Dalam kenyataan, wujud pemerintahan tidak berarti negara. Ada kalanya kedua hal itu menyatu dalam eksistensi pemerintahan yang kuat, dan dampaknya stabilitas pun akan terwujud. Jika pemerintahannya lumpuh maka negara akan kehilangan stabilitas dan ini berarti tidak tercapainya stabilitas nasional. Jika kejadiannya seperti sekarang, yaitu adanya pemerintah yang tidak berwibawa hasil dari sebuah pemerintahan yang lemah, dengan sendirinya stabilitas nasional pun akan terganggu. Seperti terlihat dengan adanya gangguan keutuhan teritorial, hasil dari pengakuan internasional atas integrasi wilayah negara kita. Inilah yang diusahakan habis-habisan oleh penulis, dengan perjalanan kelilingnya di sekian banyak negara sewaktu menjadi presiden di negeri ini.

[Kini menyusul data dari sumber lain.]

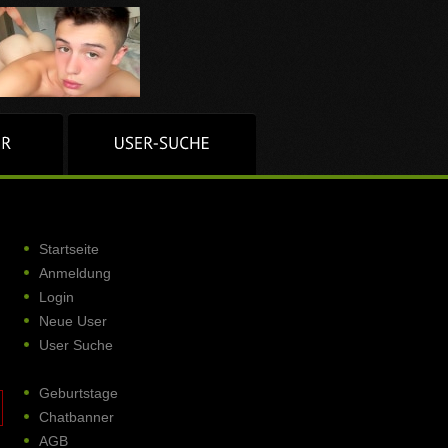
Startseite
Anmeldung
Login
Neue User
User Suche
Geburtstage
Chatbanner
AGB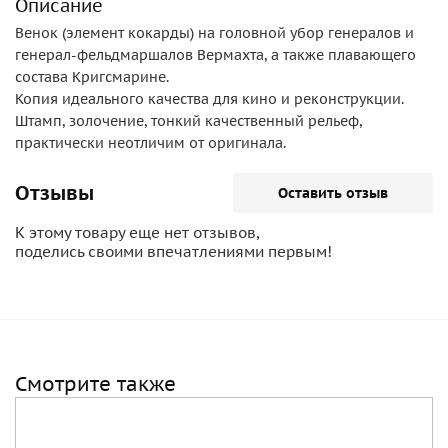
Описание
Венок (элемент кокарды) на головной убор генералов и
генерал-фельдмаршалов Вермахта, а также плавающего
состава Кригсмарине.
Копия идеального качества для кино и реконструкции.
Штамп, золочение, тонкий качественный рельеф,
практически неотличим от оригинала.
Отзывы
Оставить отзыв
К этому товару еще нет отзывов,
поделись своими впечатлениями первым!
Смотрите также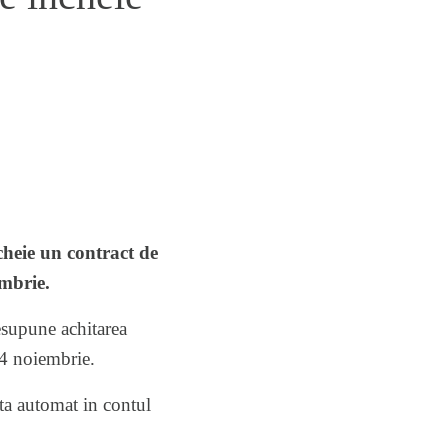
cheie un contract de
embrie.
esupune achitarea
14 noiembrie.
ta automat in contul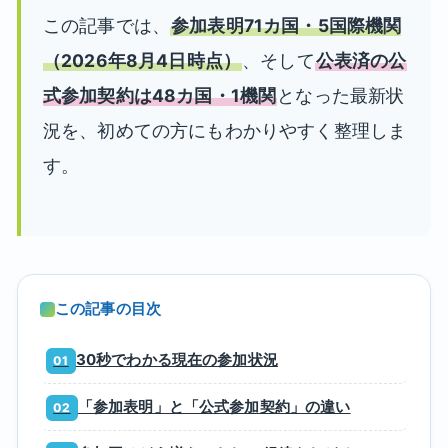
この記事では、
参加表明71カ国・5国際機関
（2026年8月4日時点）
、そして
公表済の公
式参加契約は48カ国・1機関
となった最新状
況を、初めての方にもわかりやすく整理しま
す。
この記事の目次
30秒でわかる現在の参加状況
「参加表明」と「公式参加契約」の違い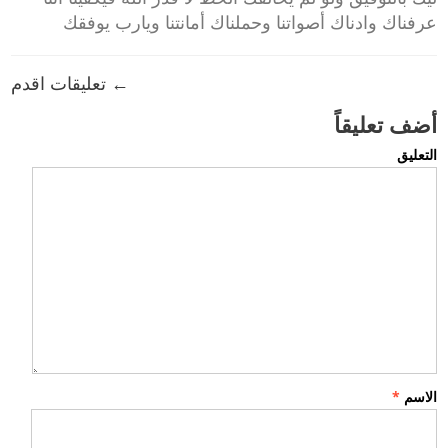
عرفناك وادناك أصواتنا وحملناك أمانتنا ويارب يوفقك
← تعليقات اقدم
أضف تعليقاً
التعليق
الاسم
*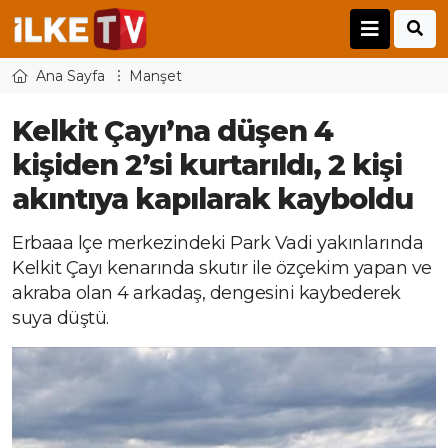
Ana Sayfa
Manşet
Kelkit Çayı’na düşen 4
kişiden 2’si kurtarıldı, 2 kişi
akıntıya kapılarak kayboldu
Erbaaa lçe merkezindeki Park Vadi yakınlarında
Kelkit Çayı kenarında skutır ile özçekim yapan ve
akraba olan 4 arkadaş, dengesini kaybederek
suya düştü.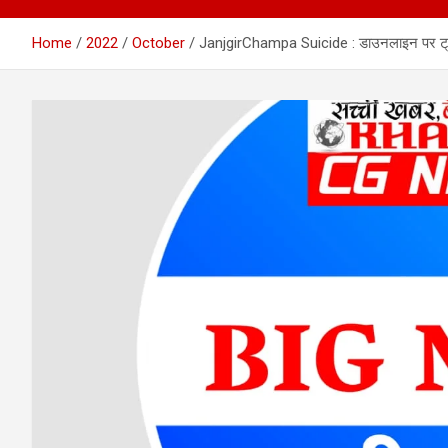
Home
2022
October
JanjgirChampa Suicide : डाउनलाइन पर ट्रे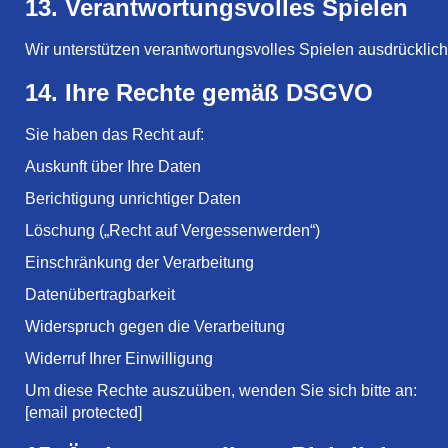
13. Verantwortungsvolles Spielen
Wir unterstützen verantwortungsvolles Spielen ausdrücklich
14. Ihre Rechte gemäß DSGVO
Sie haben das Recht auf:
Auskunft über Ihre Daten
Berichtigung unrichtiger Daten
Löschung („Recht auf Vergessenwerden“)
Einschränkung der Verarbeitung
Datenübertragbarkeit
Widerspruch gegen die Verarbeitung
Widerruf Ihrer Einwilligung
Um diese Rechte auszuüben, wenden Sie sich bitte an:
[email protected]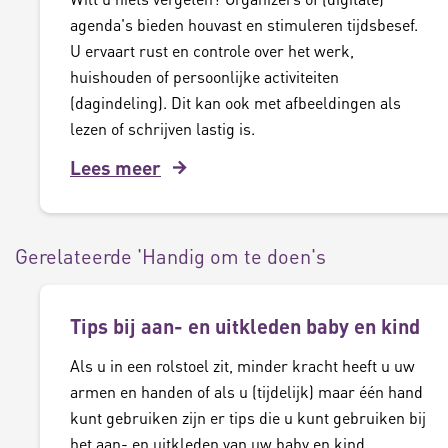
agenda's bieden houvast en stimuleren tijdsbesef.
U ervaart rust en controle over het werk,
huishouden of persoonlijke activiteiten
(dagindeling). Dit kan ook met afbeeldingen als
lezen of schrijven lastig is.
Lees meer
Gerelateerde 'Handig om te doen's
Tips bij aan- en uitkleden baby en kind
Als u in een rolstoel zit, minder kracht heeft u uw
armen en handen of als u (tijdelijk) maar één hand
kunt gebruiken zijn er tips die u kunt gebruiken bij
het aan- en uitkleden van uw baby en kind.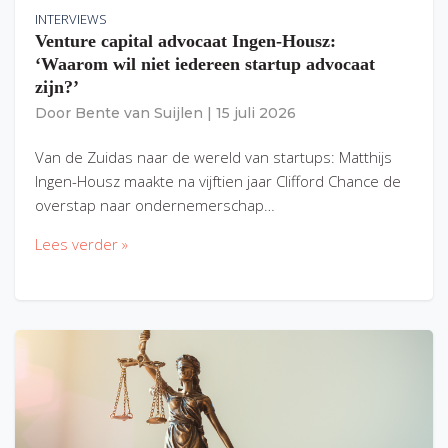
INTERVIEWS
Venture capital advocaat Ingen-Housz:
‘Waarom wil niet iedereen startup advocaat
zijn?’
Door
Bente van Suijlen
|
15 juli 2026
Van de Zuidas naar de wereld van startups: Matthijs
Ingen-Housz maakte na vijftien jaar Clifford Chance de
overstap naar ondernemerschap…
Lees verder »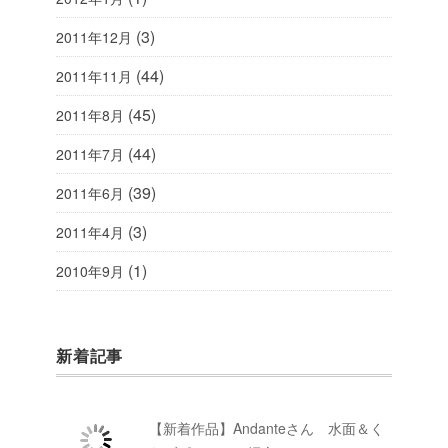
(3)
2011年12月
(44)
2011年11月
(45)
2011年8月
(44)
2011年7月
(39)
2011年6月
(3)
2011年4月
(1)
2010年9月
新着記事
【新着作品】Andanteさん 水面＆く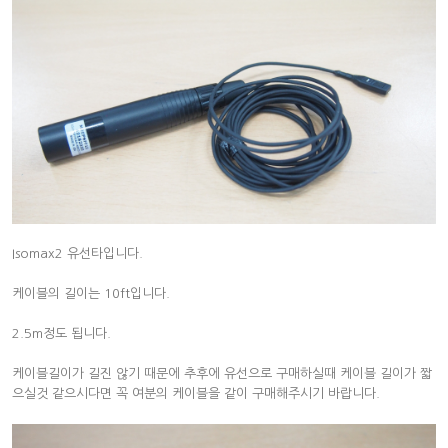
Isomax2 유선타입니다.
케이블의 길이는 10ft입니다.
2.5m정도 됩니다.
케이블길이가 길진 않기 때문에 추후에 유선으로 구매하실때 케이블 길이가 짧
으실것 같으시다면 꼭 여분의 케이블을 같이 구매해주시기 바랍니다.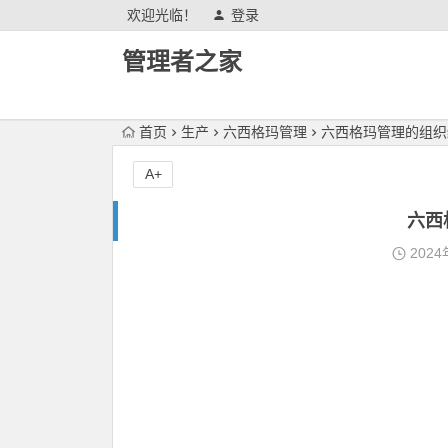
欢迎光临！
登录
管理者之家
首页
生产
六西格玛管理
六西格玛管理的组织
A+
六西
2024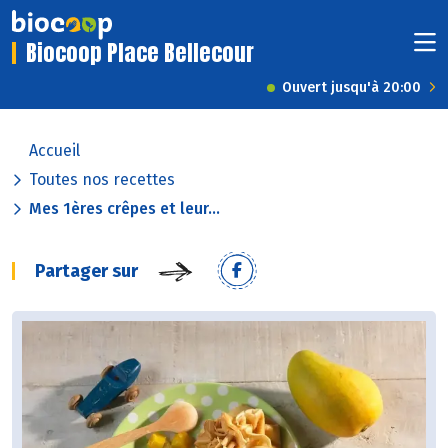
Biocoop Place Bellecour
Ouvert jusqu'à 20:00
Accueil
Toutes nos recettes
Mes 1ères crêpes et leur...
Partager sur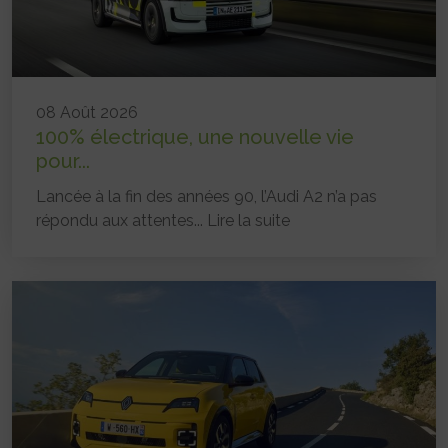
08 Août 2026
100% électrique, une nouvelle vie
pour...
Lancée à la fin des années 90, l’Audi A2 n’a pas
répondu aux attentes...
Lire la suite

Sebenarnya ukuran utamanya dalam hal ini adalah negara bukan pemerintahan. Kalau ada pergantian pemerintah terus-menerus dalam waktu cepat, tidak berarti negara menjadi lemah dan stabilitas nasional lalu hilang. Hal ini dibuktikan oleh Italia yang sering berganti pemerintah, namun negaranya tetap kuat. Jadi, yang menentukan stabilitas nasional adalah wujud negara bukan wujud pemerintah. Masalahnya, persoalan pemerintah yang kuat dan negara yang kuat merupakan dua hal yang boleh dibilang identik. Dengan demikian, pergantian pemerintah dianggap melemahkan negara, pada gilirannya melemahkan stabilitas naional. Selama kita mengikuti kerancuan berpikir seperti ini, selama itu pula kita akan takut melihat pergantian pemerintahan. Jika kita takut dengan pergantian pemerintah yang dianggap 'terlalu asing' selama itu pula kita disandera oleh fakta, bukannya dirahkan kepada gambaran ideal kita mengenai negara yang kuat dengan stabilitas nasionalnya. Dengan demikian, maka kita pun akan mempertahankan pemerintahan yang lemah.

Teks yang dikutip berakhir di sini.